In einer neuen Situation – die letzte vergleichbare lag knapp über 100 Jahre zurück (direkte biographische Erfahrungen mit der «spanischen» Grippe konnte kein Verantwortungsträger aufweisen) – ist es ­unausweichlich, dass nicht alles perfekt läuft und dass Fehler gemacht werden. Die Notwendigkeit
zu entscheiden reicht weiter als die Möglichkeit zu ­erkennen. Die Kunst, aus nicht perfekten Daten vernünftige Schlussfolgerungen zu ziehen, ist gefragt. Dazu genügt es nicht, allein zu wissen, Erfahrung und Mut sind gefragt. Hin- und Herschieben «heisser ­Kartoffeln» ist nicht zielführend. Eine Grundlage für Erfolge in Baselland, respektive in der Region, war die schnell etablierte Zusammenarbeit zwischen kantonaler Verwaltung, der kantonalen Ärztegesellschaft und den ausgezeichneten wissenschaftlichen Institutionen (über Kantonsgrenzen hinweg!), über welche wir in der Region verfügen. Begeistert haben mich alle, die es geschafft haben, für und mit der Bevölkerung, für und mit den Patientinnen und Patienten und für und mit allen Gesundheits- und Medizinal­berufen konstruktiv und vertrauensvoll zusammenzuarbeiten. Dünkel und Misstrauenskultur waren weggeblasen. Es wurde versucht, den administra­tiven Aufwand klein zu halten und sachbezogen zu arbeiten. Es wurde nicht nur formell, sondern auch ­direkt informell kommuniziert. Es geht nun darum, das Positive zu bewahren und aus den Fehlern, mit ­einer adäquaten Fehlerkultur, zu lernen.

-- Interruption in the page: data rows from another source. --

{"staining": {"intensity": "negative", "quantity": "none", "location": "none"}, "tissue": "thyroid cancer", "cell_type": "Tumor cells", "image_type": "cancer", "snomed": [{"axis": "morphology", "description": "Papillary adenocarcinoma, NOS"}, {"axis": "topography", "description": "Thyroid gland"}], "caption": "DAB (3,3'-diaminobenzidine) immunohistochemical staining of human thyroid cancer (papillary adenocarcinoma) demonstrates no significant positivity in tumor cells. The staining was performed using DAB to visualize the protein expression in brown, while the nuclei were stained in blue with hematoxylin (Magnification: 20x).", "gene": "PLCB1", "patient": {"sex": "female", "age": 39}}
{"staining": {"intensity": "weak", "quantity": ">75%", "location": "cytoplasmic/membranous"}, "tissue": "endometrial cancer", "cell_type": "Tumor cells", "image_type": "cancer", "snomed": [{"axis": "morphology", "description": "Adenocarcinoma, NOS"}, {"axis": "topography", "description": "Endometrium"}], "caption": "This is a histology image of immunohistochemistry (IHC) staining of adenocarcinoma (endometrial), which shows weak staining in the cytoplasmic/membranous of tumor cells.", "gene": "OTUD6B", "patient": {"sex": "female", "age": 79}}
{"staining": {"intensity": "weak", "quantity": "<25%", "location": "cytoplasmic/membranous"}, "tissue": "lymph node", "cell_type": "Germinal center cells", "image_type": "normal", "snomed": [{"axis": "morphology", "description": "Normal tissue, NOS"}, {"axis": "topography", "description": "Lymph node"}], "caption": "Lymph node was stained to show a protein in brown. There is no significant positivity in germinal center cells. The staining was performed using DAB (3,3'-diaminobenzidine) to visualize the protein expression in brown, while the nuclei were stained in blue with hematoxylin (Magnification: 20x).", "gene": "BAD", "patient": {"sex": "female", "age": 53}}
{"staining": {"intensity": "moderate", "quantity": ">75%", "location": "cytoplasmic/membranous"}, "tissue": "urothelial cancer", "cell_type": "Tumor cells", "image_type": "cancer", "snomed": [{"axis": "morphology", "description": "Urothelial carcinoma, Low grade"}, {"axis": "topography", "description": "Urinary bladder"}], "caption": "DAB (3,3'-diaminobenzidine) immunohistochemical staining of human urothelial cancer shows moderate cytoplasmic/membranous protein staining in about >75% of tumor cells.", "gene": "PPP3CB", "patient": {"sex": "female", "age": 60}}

Ein grosses Dankeschön an alle Medizinal- und Gesundheitsberufe, die Studentinnen und Studenten miteingeschlossen, die in ­Spitälern, Alters- und ­Pflegeheimen, Arztpraxen und Apotheken, in kan­tonalen Test- und Impfzentren, im BAG, in den ­kantonsärztlichen Diensten sehr viel geleistet und versucht haben, Unzulänglichkeiten nach ihren ­Möglichkeiten für die Menschen in unserem Land zu minimieren. Allen, die Leid erfahren haben, in welcher Form auch immer (Verlust von Angehörigen, Krankheit mit bleibenden Folgen, psychisch, existentielle wirtschaftliche Einbussen …), wünsche ich gute Besserung.